Warranty. Customer represents and warrants that it has provided notice to its end users that the Personal Information is being used or shared consistent with Cal. Civ. Code 1798.130.

Consumer Rights. SharpCloud shall provide reasonable assistance to Customer in facilitating compliance with Consumer rights requests under the CCPA.

Deletion of Personal Information. Upon direction by Customer and within a commercially reasonable amount of time, SharpCloud shall delete or, upon Customer’s written request, return the Personal Information, except that SharpCloud may retain Personal Information as permitted by the DPA.

De-indentified Information.
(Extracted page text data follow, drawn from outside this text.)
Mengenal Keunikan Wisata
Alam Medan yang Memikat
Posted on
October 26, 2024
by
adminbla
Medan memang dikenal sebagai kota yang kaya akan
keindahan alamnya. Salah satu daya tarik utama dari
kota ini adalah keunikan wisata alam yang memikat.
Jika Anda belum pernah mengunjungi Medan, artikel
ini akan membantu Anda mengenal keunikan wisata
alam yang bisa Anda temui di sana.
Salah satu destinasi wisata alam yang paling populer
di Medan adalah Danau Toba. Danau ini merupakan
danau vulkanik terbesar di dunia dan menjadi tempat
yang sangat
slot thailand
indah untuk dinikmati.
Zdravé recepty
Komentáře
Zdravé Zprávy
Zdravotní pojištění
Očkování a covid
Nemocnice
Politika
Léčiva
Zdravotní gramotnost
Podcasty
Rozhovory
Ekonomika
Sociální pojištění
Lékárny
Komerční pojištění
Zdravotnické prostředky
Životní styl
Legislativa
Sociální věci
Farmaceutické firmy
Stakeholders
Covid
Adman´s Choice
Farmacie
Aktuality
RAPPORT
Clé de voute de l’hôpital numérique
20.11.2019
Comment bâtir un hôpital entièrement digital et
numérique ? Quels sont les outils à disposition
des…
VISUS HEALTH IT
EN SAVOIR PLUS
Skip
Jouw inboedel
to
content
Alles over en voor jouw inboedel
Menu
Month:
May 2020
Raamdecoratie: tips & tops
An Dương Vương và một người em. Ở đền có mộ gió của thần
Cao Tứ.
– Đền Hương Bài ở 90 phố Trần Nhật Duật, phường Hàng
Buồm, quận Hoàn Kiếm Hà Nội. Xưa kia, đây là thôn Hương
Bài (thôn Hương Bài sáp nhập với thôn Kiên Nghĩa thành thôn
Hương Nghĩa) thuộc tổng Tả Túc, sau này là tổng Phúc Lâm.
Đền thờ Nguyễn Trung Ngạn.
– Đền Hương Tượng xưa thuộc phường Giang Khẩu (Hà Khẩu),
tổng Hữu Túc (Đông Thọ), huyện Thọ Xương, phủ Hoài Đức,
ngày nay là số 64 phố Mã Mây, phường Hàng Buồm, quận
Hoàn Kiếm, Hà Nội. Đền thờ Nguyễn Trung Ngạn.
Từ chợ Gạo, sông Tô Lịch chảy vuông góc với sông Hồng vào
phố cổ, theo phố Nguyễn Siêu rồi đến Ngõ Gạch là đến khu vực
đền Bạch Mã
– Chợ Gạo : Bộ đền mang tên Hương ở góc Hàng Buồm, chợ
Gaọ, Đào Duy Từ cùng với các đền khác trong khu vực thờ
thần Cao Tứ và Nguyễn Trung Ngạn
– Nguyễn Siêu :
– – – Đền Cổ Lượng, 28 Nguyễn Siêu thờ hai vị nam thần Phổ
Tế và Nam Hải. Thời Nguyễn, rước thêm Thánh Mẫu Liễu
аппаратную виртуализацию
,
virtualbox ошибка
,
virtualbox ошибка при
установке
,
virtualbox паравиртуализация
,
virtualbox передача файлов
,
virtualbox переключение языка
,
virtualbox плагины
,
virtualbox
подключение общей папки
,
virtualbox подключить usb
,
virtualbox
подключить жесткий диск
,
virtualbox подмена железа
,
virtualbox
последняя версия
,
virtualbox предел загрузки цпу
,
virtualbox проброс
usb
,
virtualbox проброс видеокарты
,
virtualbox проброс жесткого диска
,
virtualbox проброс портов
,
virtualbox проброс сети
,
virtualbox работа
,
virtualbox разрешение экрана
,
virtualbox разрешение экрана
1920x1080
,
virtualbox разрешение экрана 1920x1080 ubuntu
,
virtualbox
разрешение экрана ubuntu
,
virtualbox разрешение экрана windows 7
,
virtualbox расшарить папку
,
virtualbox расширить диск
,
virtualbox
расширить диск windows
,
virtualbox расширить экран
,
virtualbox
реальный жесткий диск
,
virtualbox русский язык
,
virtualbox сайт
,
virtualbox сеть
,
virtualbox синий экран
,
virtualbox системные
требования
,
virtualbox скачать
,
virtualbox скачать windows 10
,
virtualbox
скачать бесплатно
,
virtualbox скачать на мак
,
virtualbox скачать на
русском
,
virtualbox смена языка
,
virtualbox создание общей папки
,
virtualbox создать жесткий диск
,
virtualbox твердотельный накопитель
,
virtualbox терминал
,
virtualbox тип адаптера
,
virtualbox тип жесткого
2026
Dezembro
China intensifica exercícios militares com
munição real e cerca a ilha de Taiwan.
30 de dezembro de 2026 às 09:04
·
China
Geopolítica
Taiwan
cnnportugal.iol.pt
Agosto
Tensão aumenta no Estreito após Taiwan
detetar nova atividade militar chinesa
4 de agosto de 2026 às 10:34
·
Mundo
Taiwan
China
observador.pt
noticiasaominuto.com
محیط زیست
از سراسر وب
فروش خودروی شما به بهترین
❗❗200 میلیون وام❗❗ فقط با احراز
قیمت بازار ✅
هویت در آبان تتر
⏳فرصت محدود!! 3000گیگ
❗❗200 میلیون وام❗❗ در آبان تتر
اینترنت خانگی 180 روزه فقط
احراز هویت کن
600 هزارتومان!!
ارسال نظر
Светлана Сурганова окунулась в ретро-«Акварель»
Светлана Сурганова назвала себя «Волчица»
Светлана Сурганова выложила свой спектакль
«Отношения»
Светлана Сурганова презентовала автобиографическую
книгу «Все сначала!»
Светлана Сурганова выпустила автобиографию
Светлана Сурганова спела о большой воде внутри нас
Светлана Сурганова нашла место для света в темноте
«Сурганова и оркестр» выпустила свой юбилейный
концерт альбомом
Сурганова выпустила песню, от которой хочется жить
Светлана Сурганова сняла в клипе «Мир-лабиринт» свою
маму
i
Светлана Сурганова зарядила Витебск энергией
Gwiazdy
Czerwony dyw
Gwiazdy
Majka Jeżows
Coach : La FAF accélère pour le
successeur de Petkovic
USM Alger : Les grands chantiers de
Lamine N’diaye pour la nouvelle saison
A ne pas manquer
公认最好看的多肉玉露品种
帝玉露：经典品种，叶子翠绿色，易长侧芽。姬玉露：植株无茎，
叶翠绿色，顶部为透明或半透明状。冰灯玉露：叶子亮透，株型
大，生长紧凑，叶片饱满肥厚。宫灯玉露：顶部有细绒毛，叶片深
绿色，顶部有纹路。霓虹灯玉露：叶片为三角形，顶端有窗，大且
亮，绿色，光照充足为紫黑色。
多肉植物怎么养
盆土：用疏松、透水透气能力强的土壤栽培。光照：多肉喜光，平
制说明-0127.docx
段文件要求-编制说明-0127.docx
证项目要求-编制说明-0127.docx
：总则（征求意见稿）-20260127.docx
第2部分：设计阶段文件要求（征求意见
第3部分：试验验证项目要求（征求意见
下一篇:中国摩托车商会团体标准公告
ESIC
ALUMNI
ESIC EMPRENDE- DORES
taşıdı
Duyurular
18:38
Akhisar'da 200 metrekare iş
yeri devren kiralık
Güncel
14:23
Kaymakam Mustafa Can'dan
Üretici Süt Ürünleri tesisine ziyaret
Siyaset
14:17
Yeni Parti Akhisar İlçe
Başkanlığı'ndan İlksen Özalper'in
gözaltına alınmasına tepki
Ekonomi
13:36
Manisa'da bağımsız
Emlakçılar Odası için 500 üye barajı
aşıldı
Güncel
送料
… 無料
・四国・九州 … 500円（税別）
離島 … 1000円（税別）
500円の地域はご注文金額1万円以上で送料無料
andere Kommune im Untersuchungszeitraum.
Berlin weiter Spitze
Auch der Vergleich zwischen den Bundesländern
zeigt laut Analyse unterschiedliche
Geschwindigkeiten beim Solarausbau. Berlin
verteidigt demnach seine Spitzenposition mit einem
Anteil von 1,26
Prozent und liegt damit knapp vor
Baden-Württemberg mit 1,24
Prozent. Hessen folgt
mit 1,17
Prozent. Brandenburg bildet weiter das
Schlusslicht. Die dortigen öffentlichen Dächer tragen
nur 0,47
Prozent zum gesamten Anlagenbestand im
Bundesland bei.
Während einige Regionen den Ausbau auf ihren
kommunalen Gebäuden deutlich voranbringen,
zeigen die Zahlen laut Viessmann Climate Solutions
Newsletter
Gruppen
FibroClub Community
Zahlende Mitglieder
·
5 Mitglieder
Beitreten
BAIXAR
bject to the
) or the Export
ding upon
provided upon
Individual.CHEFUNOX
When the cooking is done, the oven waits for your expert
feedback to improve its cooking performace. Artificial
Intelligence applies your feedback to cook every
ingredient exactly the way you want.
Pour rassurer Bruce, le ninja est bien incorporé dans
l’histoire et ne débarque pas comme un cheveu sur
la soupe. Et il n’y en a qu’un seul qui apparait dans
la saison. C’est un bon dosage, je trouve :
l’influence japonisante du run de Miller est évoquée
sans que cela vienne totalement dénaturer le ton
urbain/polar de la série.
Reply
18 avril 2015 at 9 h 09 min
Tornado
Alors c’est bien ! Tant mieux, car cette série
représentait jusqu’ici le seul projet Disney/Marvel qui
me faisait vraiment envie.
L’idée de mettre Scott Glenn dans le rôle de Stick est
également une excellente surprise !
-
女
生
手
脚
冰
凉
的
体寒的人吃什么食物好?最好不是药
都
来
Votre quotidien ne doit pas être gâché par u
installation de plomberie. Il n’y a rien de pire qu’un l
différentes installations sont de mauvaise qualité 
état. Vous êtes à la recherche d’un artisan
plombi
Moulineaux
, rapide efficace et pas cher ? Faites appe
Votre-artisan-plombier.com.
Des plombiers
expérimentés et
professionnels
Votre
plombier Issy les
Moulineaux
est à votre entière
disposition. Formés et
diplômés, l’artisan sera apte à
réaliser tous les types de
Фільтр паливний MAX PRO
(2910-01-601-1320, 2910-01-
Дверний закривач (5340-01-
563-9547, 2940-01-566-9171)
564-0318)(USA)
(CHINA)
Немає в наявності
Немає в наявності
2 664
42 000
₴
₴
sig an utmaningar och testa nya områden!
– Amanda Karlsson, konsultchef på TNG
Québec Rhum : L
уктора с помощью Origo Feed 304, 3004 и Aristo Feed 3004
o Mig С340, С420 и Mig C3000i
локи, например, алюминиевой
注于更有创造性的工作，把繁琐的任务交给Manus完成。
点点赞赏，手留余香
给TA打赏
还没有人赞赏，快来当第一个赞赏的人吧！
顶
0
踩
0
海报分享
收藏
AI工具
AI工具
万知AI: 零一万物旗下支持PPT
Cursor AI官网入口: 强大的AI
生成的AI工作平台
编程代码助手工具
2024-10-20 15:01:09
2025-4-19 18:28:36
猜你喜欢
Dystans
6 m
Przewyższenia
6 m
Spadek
In the event that either Party shares Deidentified Information with the other Party, the receiving Party warrants that it: (i) has implemented technical safeguards that prohibit reidentification of the Consumer to whom the information may pertain; (ii) has implemented business processes that specifically prohibit reidentification of the information; (iii) has implemented business processes to prevent inadvertent release of Deidentified Information; (iv) will make no attempt to reidentify the information; and (v) has publicly committed to maintain and use the Deidentified Information in a Deidentified form.

Law Enforcement. Notwithstanding any provision to the contrary of the Agreement, the DPA or this Schedule 5, SharpCloud may cooperate with law enforcement agencies concerning conduct or activity that it reasonably and in good faith believes may violate international, federal, state, or local law or as required by applicable laws.